- Task to carry out: Please copy out the lines in the entries that contain "Urothelial".

- Data provided:
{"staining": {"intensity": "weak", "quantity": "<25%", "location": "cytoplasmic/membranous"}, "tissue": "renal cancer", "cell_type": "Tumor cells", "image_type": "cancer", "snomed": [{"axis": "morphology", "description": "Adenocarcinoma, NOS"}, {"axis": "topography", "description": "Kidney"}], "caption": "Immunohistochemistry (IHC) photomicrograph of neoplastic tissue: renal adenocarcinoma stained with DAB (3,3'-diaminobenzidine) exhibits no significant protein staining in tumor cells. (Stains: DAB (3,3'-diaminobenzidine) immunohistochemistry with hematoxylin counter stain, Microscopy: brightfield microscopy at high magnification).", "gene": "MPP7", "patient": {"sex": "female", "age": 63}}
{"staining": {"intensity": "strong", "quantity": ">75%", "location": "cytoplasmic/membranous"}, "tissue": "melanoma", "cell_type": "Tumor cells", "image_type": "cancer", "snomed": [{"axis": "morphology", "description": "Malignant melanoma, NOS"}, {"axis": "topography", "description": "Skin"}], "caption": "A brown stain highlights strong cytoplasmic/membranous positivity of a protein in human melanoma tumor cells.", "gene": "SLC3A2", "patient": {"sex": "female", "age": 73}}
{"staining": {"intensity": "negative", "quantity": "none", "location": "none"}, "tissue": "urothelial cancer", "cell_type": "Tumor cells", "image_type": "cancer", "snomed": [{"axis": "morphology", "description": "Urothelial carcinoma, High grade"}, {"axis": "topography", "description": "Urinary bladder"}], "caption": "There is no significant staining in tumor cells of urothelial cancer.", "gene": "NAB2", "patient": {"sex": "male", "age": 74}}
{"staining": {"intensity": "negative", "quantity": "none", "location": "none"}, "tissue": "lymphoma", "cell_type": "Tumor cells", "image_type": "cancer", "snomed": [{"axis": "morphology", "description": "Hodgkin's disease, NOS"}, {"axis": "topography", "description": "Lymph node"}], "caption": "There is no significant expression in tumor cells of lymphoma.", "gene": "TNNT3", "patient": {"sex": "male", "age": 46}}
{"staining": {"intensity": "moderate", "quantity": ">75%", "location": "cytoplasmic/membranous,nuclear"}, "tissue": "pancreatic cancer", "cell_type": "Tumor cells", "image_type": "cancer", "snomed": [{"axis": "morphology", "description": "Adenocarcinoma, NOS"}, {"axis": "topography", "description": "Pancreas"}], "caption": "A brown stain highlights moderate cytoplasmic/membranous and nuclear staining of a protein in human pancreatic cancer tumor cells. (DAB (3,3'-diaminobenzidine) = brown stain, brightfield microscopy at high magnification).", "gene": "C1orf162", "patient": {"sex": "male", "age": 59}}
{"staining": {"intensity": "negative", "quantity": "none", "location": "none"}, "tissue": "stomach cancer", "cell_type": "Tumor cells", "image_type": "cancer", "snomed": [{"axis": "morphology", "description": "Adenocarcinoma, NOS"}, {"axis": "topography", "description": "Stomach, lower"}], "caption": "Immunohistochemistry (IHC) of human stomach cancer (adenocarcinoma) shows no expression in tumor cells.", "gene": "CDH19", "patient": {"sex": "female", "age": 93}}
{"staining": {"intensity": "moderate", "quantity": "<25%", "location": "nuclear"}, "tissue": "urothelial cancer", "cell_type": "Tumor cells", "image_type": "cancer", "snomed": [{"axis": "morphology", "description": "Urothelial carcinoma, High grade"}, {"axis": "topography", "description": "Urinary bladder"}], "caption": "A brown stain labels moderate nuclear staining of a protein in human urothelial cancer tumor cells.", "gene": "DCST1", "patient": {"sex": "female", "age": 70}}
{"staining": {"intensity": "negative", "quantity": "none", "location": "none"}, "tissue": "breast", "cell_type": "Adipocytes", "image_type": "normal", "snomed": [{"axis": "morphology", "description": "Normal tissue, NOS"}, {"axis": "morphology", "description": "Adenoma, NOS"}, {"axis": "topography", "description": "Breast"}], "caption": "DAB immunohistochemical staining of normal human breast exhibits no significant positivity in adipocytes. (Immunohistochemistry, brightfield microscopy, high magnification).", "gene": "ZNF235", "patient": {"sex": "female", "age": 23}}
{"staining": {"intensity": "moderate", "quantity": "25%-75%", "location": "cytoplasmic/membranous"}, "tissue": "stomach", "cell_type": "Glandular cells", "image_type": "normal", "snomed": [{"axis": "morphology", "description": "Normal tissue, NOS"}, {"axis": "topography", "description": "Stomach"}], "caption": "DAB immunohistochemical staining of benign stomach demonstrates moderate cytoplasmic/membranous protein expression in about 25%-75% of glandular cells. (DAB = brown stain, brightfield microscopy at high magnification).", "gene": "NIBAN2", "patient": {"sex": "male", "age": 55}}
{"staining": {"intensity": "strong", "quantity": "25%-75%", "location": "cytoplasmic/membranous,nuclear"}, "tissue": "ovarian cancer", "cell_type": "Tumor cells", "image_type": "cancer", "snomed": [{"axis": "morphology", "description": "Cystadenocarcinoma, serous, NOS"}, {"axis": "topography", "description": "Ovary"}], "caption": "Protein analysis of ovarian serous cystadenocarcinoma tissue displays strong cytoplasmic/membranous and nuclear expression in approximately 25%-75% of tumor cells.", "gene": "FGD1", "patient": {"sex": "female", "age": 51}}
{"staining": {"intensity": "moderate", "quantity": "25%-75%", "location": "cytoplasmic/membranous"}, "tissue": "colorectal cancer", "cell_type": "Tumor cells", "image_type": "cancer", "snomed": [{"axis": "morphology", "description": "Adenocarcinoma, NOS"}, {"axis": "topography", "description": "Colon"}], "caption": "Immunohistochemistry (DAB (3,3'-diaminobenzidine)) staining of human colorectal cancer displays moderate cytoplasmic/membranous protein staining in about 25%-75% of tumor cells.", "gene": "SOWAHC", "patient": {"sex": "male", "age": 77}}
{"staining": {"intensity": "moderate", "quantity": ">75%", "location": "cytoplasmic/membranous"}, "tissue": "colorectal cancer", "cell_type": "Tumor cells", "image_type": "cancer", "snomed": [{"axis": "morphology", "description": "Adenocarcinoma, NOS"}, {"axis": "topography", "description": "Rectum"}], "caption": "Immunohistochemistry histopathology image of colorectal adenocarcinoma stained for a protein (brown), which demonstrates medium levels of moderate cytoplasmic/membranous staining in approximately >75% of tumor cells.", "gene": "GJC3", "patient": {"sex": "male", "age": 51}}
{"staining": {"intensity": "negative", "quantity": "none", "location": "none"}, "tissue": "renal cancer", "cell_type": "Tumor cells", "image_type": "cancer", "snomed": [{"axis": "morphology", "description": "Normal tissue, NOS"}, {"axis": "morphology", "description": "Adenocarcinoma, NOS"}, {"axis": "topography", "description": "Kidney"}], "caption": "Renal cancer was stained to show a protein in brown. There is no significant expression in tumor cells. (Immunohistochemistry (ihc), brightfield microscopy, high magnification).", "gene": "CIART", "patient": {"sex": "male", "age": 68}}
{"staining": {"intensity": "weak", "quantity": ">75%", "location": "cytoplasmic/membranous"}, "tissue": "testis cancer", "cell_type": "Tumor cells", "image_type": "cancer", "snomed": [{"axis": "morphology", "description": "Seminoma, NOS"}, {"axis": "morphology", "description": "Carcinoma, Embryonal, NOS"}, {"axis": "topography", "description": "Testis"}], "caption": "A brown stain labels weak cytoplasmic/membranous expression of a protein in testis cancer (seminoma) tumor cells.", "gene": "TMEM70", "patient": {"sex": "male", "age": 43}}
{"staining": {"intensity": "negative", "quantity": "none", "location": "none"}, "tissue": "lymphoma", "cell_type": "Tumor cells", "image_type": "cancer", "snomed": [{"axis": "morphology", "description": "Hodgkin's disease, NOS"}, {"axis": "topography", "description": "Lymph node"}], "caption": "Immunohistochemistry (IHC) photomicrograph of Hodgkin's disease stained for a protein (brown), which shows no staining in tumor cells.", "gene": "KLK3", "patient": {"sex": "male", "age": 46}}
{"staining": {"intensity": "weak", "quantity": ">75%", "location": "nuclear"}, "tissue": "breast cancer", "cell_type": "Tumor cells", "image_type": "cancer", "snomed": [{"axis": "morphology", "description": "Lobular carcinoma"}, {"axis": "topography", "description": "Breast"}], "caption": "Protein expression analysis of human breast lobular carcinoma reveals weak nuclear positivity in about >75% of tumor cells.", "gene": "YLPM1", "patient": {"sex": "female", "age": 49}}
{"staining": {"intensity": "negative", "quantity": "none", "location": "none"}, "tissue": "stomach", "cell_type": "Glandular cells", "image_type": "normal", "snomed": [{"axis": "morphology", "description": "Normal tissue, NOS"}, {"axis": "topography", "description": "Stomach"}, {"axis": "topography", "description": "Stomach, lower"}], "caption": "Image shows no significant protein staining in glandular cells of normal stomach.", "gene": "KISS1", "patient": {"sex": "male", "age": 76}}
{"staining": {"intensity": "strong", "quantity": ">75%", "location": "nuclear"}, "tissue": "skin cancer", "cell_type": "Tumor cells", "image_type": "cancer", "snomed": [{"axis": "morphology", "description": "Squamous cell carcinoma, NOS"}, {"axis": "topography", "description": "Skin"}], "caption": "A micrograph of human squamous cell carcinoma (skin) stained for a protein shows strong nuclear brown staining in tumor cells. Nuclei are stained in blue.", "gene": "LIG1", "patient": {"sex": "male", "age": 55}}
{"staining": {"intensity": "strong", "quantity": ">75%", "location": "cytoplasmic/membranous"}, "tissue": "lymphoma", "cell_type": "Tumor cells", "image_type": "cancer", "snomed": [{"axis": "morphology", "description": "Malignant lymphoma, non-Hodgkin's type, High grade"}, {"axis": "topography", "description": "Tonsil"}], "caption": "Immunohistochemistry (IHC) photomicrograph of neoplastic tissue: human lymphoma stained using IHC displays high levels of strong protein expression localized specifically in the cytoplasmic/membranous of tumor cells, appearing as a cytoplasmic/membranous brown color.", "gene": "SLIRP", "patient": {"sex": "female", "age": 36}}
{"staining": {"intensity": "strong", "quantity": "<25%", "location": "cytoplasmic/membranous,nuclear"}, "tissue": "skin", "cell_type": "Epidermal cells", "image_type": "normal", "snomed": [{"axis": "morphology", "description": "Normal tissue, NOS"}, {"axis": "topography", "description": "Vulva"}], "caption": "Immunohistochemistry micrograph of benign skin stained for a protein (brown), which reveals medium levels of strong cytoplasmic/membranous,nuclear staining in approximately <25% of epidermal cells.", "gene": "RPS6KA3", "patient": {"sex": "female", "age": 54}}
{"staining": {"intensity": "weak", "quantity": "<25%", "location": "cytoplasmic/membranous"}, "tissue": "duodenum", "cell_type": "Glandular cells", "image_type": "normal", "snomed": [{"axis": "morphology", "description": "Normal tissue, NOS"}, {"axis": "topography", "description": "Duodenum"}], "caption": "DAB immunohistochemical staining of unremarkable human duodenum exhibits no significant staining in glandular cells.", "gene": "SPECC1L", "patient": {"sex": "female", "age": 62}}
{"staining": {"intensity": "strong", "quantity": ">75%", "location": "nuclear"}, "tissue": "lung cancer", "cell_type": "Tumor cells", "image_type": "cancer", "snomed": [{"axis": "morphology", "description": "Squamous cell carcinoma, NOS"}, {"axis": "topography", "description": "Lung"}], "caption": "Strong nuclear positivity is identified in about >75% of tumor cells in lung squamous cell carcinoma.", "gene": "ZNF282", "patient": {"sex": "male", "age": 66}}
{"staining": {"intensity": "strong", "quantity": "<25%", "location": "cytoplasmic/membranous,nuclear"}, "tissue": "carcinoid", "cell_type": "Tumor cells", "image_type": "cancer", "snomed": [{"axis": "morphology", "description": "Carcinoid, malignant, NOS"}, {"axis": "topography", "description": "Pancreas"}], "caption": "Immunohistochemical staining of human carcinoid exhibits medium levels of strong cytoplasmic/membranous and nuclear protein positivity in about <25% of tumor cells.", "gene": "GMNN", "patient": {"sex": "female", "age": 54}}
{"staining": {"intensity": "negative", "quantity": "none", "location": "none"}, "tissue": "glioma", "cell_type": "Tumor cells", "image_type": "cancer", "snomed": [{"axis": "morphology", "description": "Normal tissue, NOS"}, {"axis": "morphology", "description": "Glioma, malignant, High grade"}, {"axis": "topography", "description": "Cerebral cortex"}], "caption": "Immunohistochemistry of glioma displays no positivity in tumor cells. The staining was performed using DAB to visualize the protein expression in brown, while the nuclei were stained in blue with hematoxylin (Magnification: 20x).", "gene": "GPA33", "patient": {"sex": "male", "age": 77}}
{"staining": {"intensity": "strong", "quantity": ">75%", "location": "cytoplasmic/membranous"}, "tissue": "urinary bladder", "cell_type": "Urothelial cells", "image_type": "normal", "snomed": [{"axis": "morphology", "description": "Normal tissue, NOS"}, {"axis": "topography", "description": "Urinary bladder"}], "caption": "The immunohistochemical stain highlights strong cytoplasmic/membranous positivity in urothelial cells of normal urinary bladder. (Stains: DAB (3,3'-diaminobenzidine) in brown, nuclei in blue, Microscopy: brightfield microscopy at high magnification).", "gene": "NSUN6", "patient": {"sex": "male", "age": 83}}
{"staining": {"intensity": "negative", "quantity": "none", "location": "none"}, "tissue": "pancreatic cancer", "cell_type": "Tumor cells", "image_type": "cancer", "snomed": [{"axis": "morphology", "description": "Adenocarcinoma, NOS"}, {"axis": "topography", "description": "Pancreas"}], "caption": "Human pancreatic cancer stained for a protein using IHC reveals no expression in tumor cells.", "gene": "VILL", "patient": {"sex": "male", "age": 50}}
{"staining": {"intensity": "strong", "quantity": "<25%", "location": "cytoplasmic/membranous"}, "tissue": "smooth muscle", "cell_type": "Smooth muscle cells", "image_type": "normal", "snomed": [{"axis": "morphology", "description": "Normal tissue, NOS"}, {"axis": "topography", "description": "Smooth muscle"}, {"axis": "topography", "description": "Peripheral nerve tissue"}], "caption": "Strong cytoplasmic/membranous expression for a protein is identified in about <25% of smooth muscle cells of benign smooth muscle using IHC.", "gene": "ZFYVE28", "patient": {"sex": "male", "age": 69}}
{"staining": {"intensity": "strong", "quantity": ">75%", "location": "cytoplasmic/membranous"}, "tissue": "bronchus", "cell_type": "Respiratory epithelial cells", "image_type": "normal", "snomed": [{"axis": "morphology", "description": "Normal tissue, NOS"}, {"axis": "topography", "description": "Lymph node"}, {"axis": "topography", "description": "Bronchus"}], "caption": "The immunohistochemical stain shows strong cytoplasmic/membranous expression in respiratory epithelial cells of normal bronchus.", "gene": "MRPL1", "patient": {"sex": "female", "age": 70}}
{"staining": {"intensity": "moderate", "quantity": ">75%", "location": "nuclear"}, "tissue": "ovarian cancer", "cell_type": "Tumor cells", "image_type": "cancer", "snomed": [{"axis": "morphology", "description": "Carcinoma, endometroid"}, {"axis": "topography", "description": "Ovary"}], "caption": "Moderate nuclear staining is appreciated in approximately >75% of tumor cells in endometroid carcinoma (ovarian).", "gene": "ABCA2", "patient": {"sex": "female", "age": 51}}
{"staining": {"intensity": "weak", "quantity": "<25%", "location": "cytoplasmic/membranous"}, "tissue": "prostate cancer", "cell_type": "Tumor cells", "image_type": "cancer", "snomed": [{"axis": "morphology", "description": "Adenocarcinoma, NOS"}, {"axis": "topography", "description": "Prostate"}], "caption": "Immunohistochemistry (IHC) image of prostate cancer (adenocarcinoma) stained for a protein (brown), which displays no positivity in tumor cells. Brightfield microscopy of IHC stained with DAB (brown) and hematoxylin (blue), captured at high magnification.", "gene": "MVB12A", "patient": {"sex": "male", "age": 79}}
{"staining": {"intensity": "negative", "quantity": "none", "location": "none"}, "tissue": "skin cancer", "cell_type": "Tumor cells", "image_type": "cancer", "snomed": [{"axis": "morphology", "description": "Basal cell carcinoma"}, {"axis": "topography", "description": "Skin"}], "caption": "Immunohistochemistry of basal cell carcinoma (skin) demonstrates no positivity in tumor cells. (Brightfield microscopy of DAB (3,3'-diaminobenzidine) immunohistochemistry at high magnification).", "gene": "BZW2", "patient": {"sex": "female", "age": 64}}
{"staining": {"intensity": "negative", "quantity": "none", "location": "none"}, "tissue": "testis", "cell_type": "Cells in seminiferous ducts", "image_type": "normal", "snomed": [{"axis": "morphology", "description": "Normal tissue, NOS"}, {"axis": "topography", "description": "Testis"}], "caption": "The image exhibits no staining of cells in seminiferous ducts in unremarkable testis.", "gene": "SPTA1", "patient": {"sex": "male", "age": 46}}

- Response for this exercise:
{"staining": {"intensity": "negative", "quantity": "none", "location": "none"}, "tissue": "urothelial cancer", "cell_type": "Tumor cells", "image_type": "cancer", "snomed": [{"axis": "morphology", "description": "Urothelial carcinoma, High grade"}, {"axis": "topography", "description": "Urinary bladder"}], "caption": "There is no significant staining in tumor cells of urothelial cancer.", "gene": "NAB2", "patient": {"sex": "male", "age": 74}}
{"staining": {"intensity": "moderate", "quantity": "<25%", "location": "nuclear"}, "tissue": "urothelial cancer", "cell_type": "Tumor cells", "image_type": "cancer", "snomed": [{"axis": "morphology", "description": "Urothelial carcinoma, High grade"}, {"axis": "topography", "description": "Urinary bladder"}], "caption": "A brown stain labels moderate nuclear staining of a protein in human urothelial cancer tumor cells.", "gene": "DCST1", "patient": {"sex": "female", "age": 70}}
{"staining": {"intensity": "strong", "quantity": ">75%", "location": "cytoplasmic/membranous"}, "tissue": "urinary bladder", "cell_type": "Urothelial cells", "image_type": "normal", "snomed": [{"axis": "morphology", "description": "Normal tissue, NOS"}, {"axis": "topography", "description": "Urinary bladder"}], "caption": "The immunohistochemical stain highlights strong cytoplasmic/membranous positivity in urothelial cells of normal urinary bladder. (Stains: DAB (3,3'-diaminobenzidine) in brown, nuclei in blue, Microscopy: brightfield microscopy at high magnification).", "gene": "NSUN6", "patient": {"sex": "male", "age": 83}}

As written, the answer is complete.